Swap every "На карте" in the entries below for "Показать на карте", changing nothing else. Reproduce the text of all the entries, leaving out the pictures.
====== Provided data
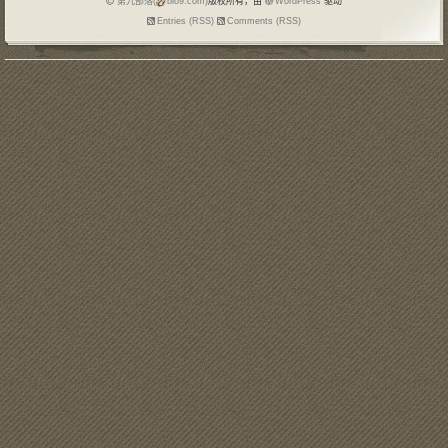
第九部落(
blo9.com)
版权所有，由
WordPress
驱动
Entries (RSS)
Comments (RSS)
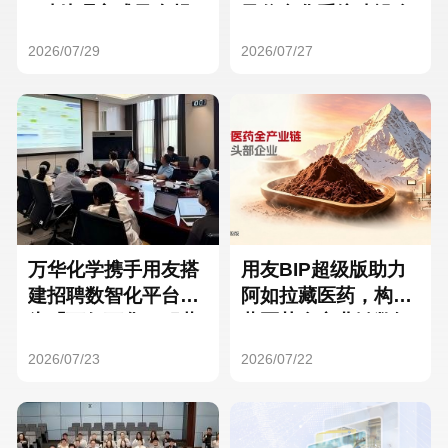
Hong Kong
Macau
3种处理方式及合规
及信息化系统建设全
要点
面启动
2026/07/29
2026/07/27
Taiwan
Global
万华化学携手用友搭
用友BIP超级版助力
建招聘数智化平台，
阿如拉藏医药，构建
为「万亿万华」积蓄
藏医药全产业链数智
核心人才
一体化平台
2026/07/23
2026/07/22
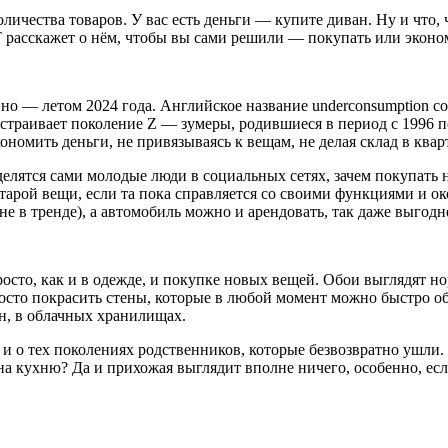
чества товаров. У вас есть деньги — купите диван. Ну и что, ч
 расскажет о нём, чтобы вы сами решили — покупать или эконо
о — летом 2024 года. Английское название underconsumption co
устраивает поколение Z — зумеры, родившиеся в период с 1996 
ономить деньги, не привязываясь к вещам, не делая склад в квар
лятся сами молодые люди в социальных сетях, зачем покупать 
тарой вещи, если та пока справляется со своими функциями и ок
е в тренде), а автомобиль можно и арендовать, так даже выгодн
росто, как и в одежде, и покупке новых вещей. Обои выглядят 
осто покрасить стены, которые в любой момент можно быстро о
н, в облачных хранилищах.
 и о тех поколениях родственников, которые безвозвратно ушли
на кухню? Да и прихожая выглядит вполне ничего, особенно, ес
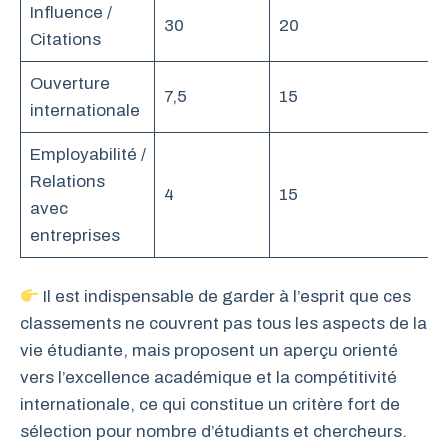
Influence /
30
20
Citations
Ouverture
7,5
15
internationale
Employabilité /
Relations
4
15
avec
entreprises
Il est indispensable de garder à l’esprit que ces
classements ne couvrent pas tous les aspects de la
vie étudiante, mais proposent un aperçu orienté
vers l’excellence académique et la compétitivité
internationale, ce qui constitue un critère fort de
sélection pour nombre d’étudiants et chercheurs.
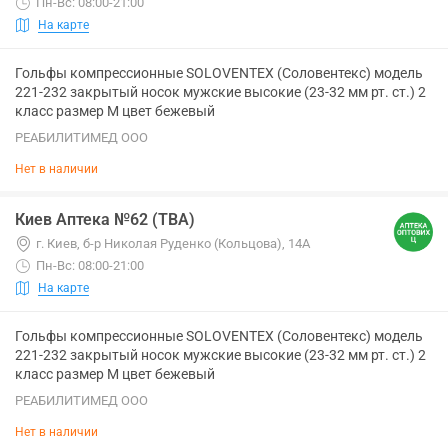
Пн-Вс: 08:00-21:00
На карте
Гольфы компрессионные SOLOVENTEX (Соловентекс) модель
221-232 закрытый носок мужские высокие (23-32 мм рт. ст.) 2
класс размер M цвет бежевый
РЕАБИЛИТИМЕД ООО
Нет в наличии
Киев Аптека №62 (ТВА)
г. Киев, б-р Николая Руденко (Кольцова), 14А
Пн-Вс: 08:00-21:00
На карте
Гольфы компрессионные SOLOVENTEX (Соловентекс) модель
221-232 закрытый носок мужские высокие (23-32 мм рт. ст.) 2
класс размер M цвет бежевый
РЕАБИЛИТИМЕД ООО
Нет в наличии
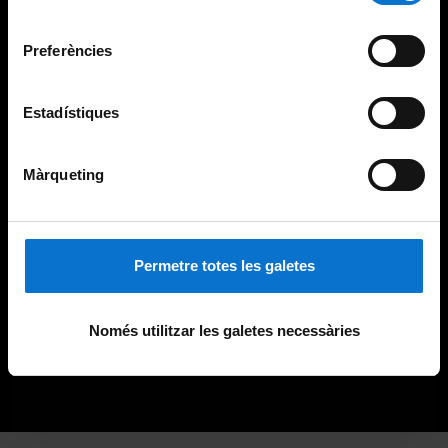
Universitat de Barcelona
.
consentiment
Preferències
Estadístiques
Màrqueting
Permetre totes les galetes
Només utilitzar les galetes necessàries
============
Output of the exercise:
第九部落(
blo9.com)
版权所有，由
WordPress
驱动
Entries (RSS)
Comments (RSS)
Hong Kong
Macau
3种处理方式及合规
及信息化系统建设全
要点
面启动
2026/07/29
2026/07/27
Taiwan
Global
万华化学携手用友搭
用友BIP超级版助力
建招聘数智化平台，
阿如拉藏医药，构建
为「万亿万华」积蓄
藏医药全产业链数智
核心人才
一体化平台
2026/07/23
2026/07/22
чества товаров. У вас есть деньги — купите диван. Ну и что, ч
 расскажет о нём, чтобы вы сами решили — покупать или эконо
о — летом 2024 года. Английское название underconsumption co
устраивает поколение Z — зумеры, родившиеся в период с 1996 
ономить деньги, не привязываясь к вещам, не делая склад в квар
лятся сами молодые люди в социальных сетях, зачем покупать 
тарой вещи, если та пока справляется со своими функциями и ок
е в тренде), а автомобиль можно и арендовать, так даже выгодн
росто, как и в одежде, и покупке новых вещей. Обои выглядят 
осто покрасить стены, которые в любой момент можно быстро о
н, в облачных хранилищах.
 и о тех поколениях родственников, которые безвозвратно ушли
на кухню? Да и прихожая выглядит вполне ничего, особенно, ес
Influence /
30
20
Citations
Ouverture
7,5
15
internationale
Employabilité /
Relations
4
15
avec
entreprises
Il est indispensable de garder à l’esprit que ces
classements ne couvrent pas tous les aspects de la
vie étudiante, mais proposent un aperçu orienté
vers l’excellence académique et la compétitivité
internationale, ce qui constitue un critère fort de
sélection pour nombre d’étudiants et chercheurs.
Пн-Вс: 08:00-21:00
Показать на карте
Гольфы компрессионные SOLOVENTEX (Соловентекс) модель
221-232 закрытый носок мужские высокие (23-32 мм рт. ст.) 2
класс размер M цвет бежевый
РЕАБИЛИТИМЕД ООО
Нет в наличии
Киев Аптека №62 (ТВА)
г. Киев, б-р Николая Руденко (Кольцова), 14А
Пн-Вс: 08:00-21:00
Показать на карте
Гольфы компрессионные SOLOVENTEX (Соловентекс) модель
221-232 закрытый носок мужские высокие (23-32 мм рт. ст.) 2
класс размер M цвет бежевый
РЕАБИЛИТИМЕД ООО
Нет в наличии
Universitat de Barcelona
.
consentiment
Preferències
Estadístiques
Màrqueting
Permetre totes les galetes
Només utilitzar les galetes necessàries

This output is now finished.